# Off-Topic Discussion > Entertainment > Forum RP Games > RP Games Archive >  >  Neo-Tokyo

## Goldney

Mercutio stood in the empty street, his damaged face clearly visible, however none were around to see it. Although it was night the street was brightly lit by the numerous neon advertisements and signs as well as the lamp-posts. The signs bathed the street in a constantly changing kaleidoscope of different colours whilst the lamp-posts created yellow pools of light on the pavement. The road was littered with the remnants of a night of fast food and drinking, fliers from dirty magazines were collecting in the gutters and a solitary pidgeon was pecking at the inside of an upturned noodle box. There was an oil puddle in the middle of the road producing that odd rainbow effect were all the colours of the spectrum can be seen. The shops lining this colourful street were of a colourful nature also. This street was infamous in the main city as being the heart of the Red Light District; though for the moment it was deserted. Word had spread round of Mercutio's visit to the street and people were wisely keeping out of his way. The air was thick and hot, almost stale.

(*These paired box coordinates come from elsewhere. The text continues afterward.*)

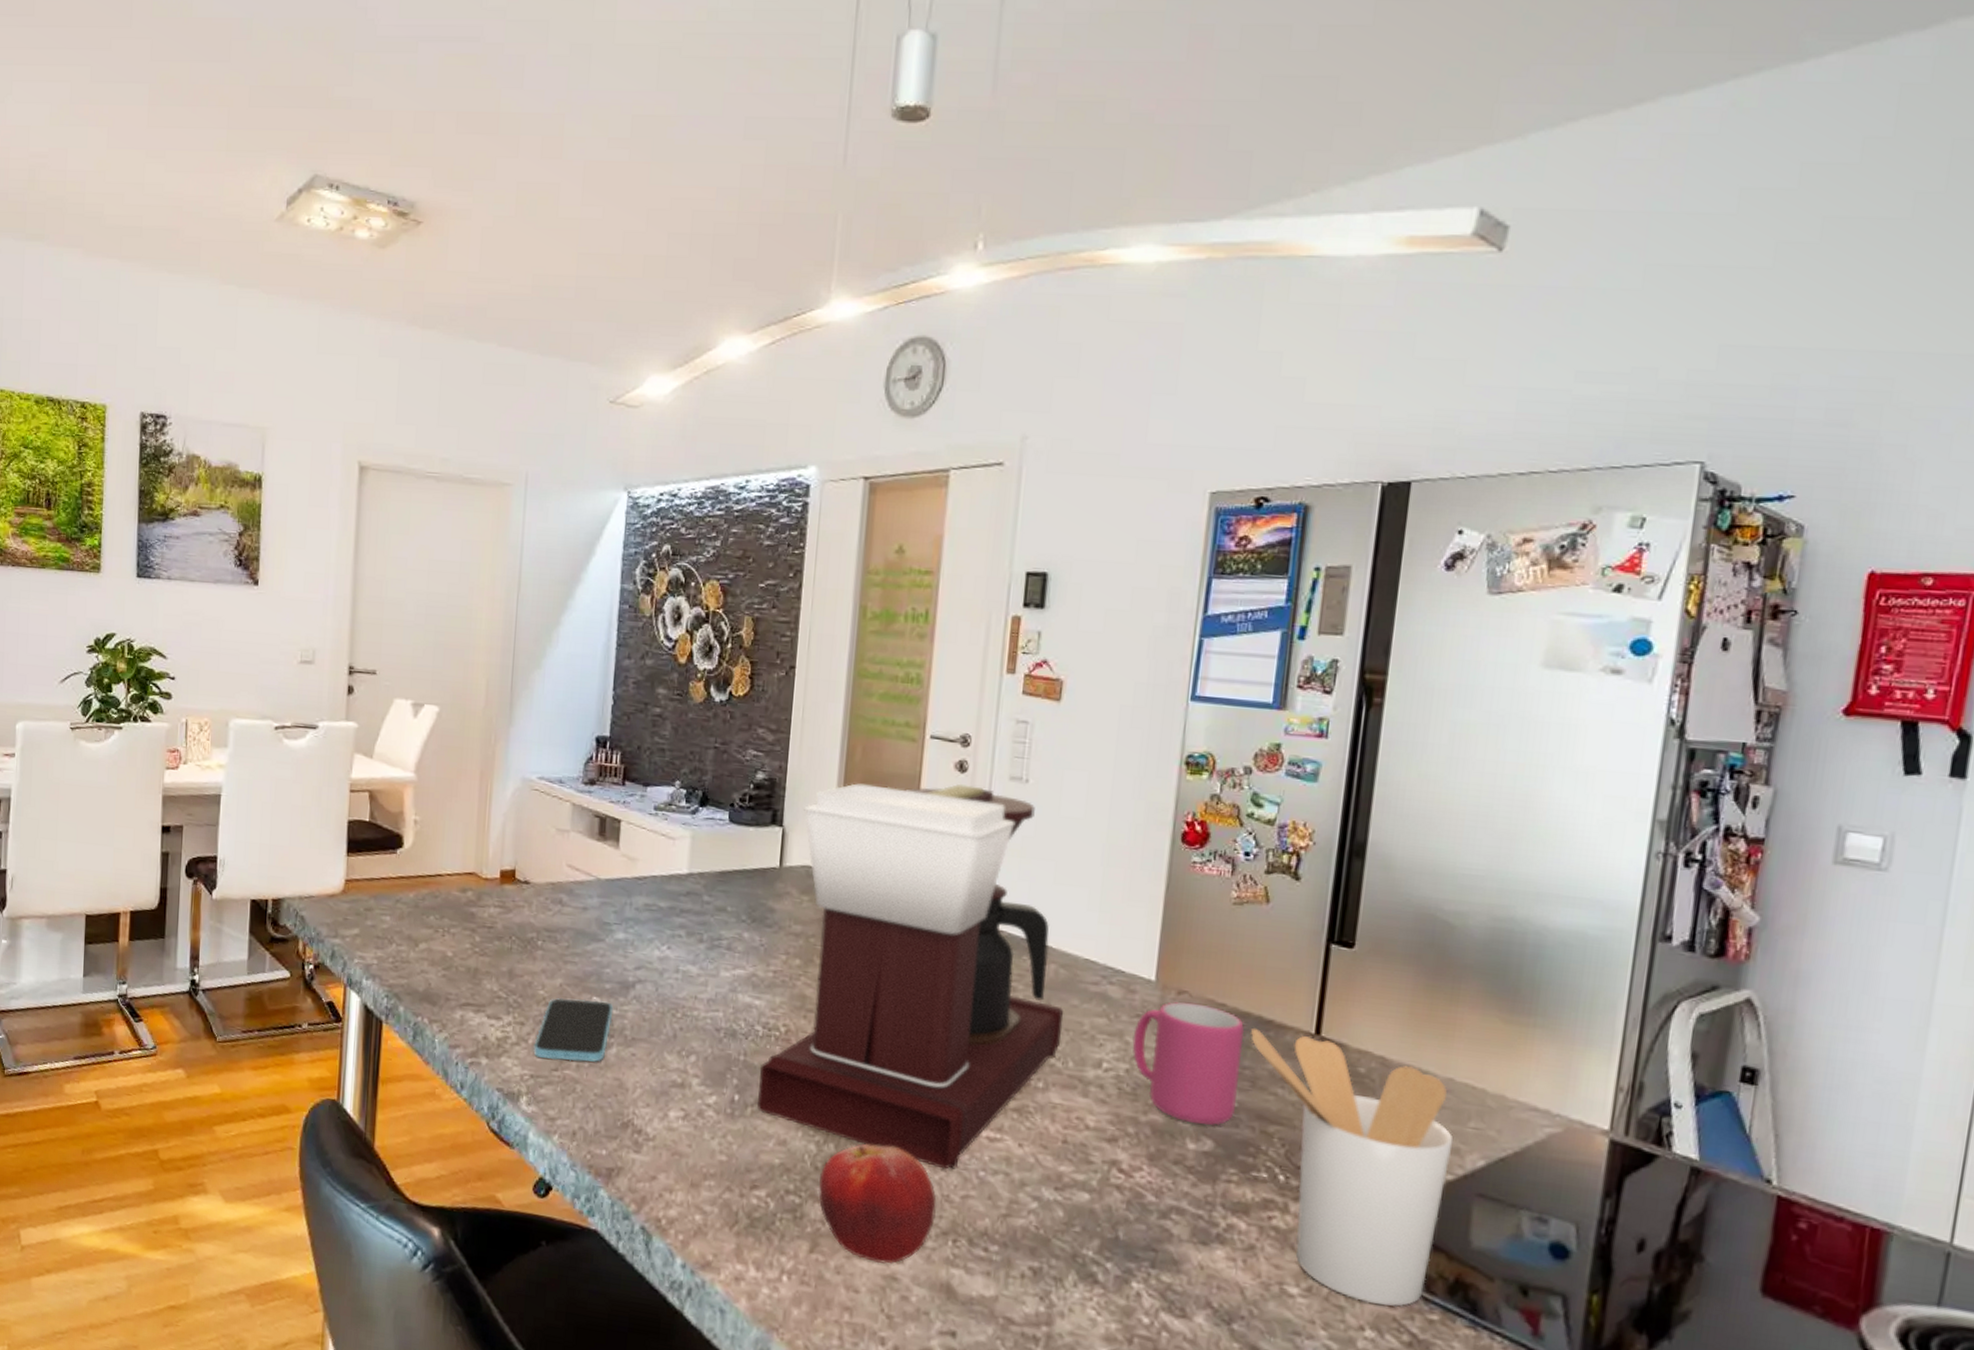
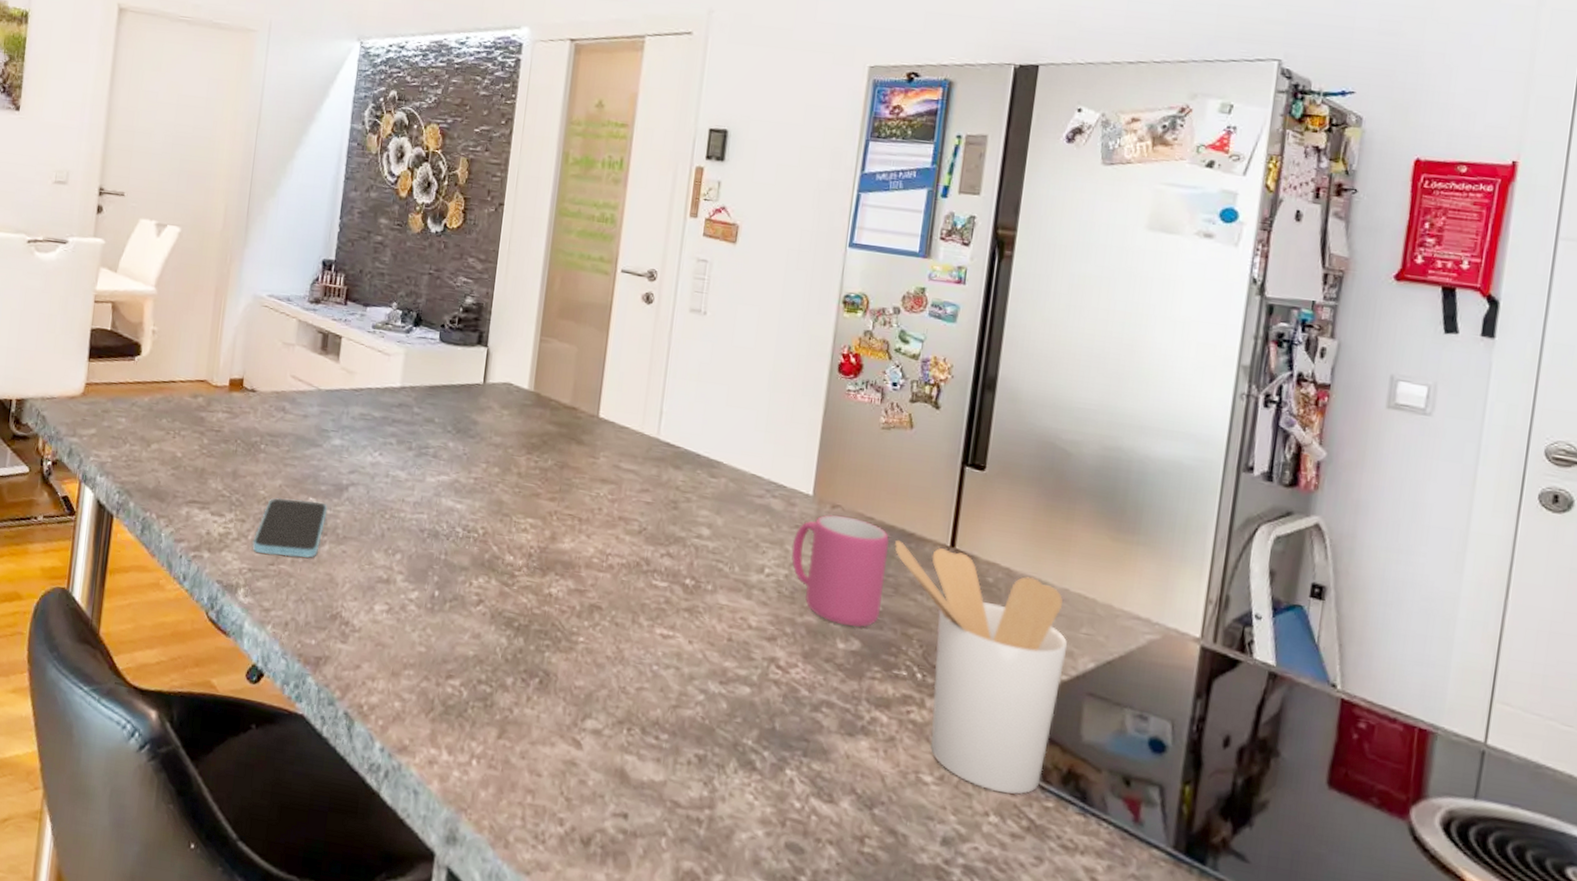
coffee maker: present [756,783,1064,1170] -> none [454,310,732,663]
fruit: present [817,1144,937,1265] -> none [507,638,614,751]

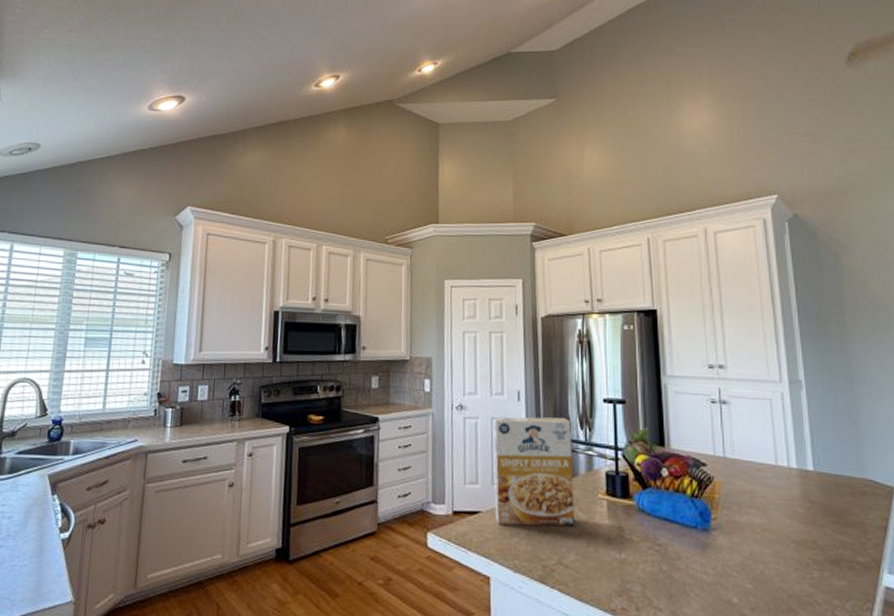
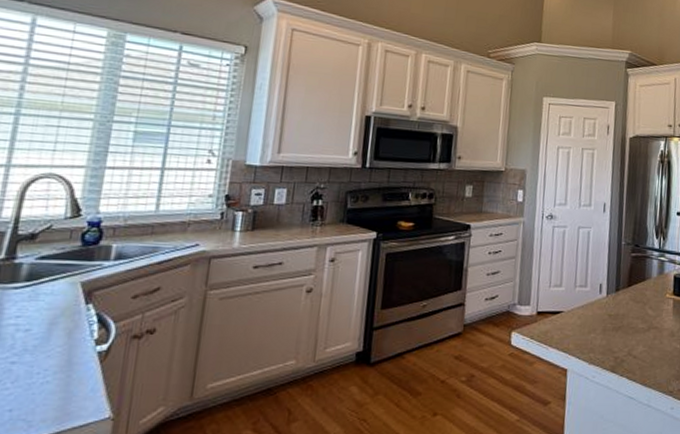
cereal box: present [493,416,576,527] -> none [575,226,649,323]

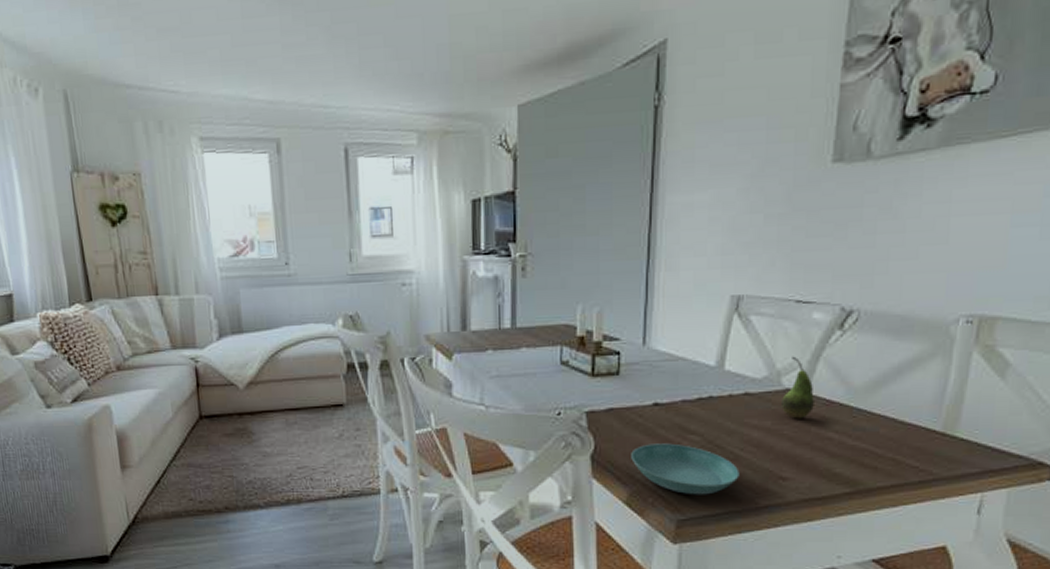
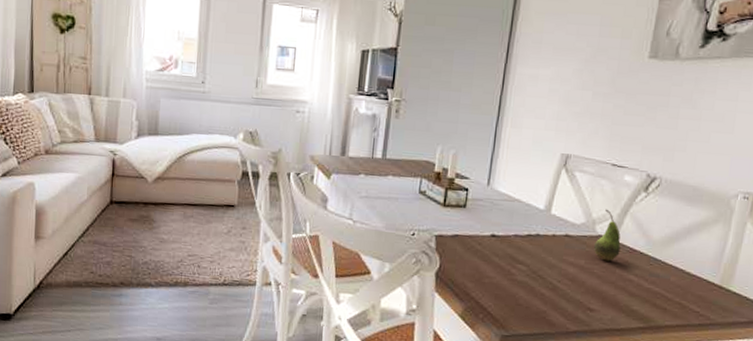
saucer: present [631,443,740,495] -> none [468,268,556,317]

Merc waited in the middle of the road. He knew the person whom he was waiting for would arrive soon.

----------


## unrest

Genki swept a match across his boot and, cupping the flame in his hand, torched the end of a hand rolled cigarette that was dangling from his lip. His first drag was a long one and his exhalation seemed to fill the small room with smoke that hung heavy in the hot air. A girl lay unconscious on an economy bed across the room, payed for but not used. Genki sat in a small chair (the only other piece of furniture) with his back to the wall, right next to a window opened just a crack. He was listening intently, waiting for something to happen in the streets.

Genki took another drag of his cigarette, but this time too greedily. He tried to stuff the cough deep inside him but could not keep it from escaping. He snuffed out the cherry and hoped that the sound did not leave the room.

----------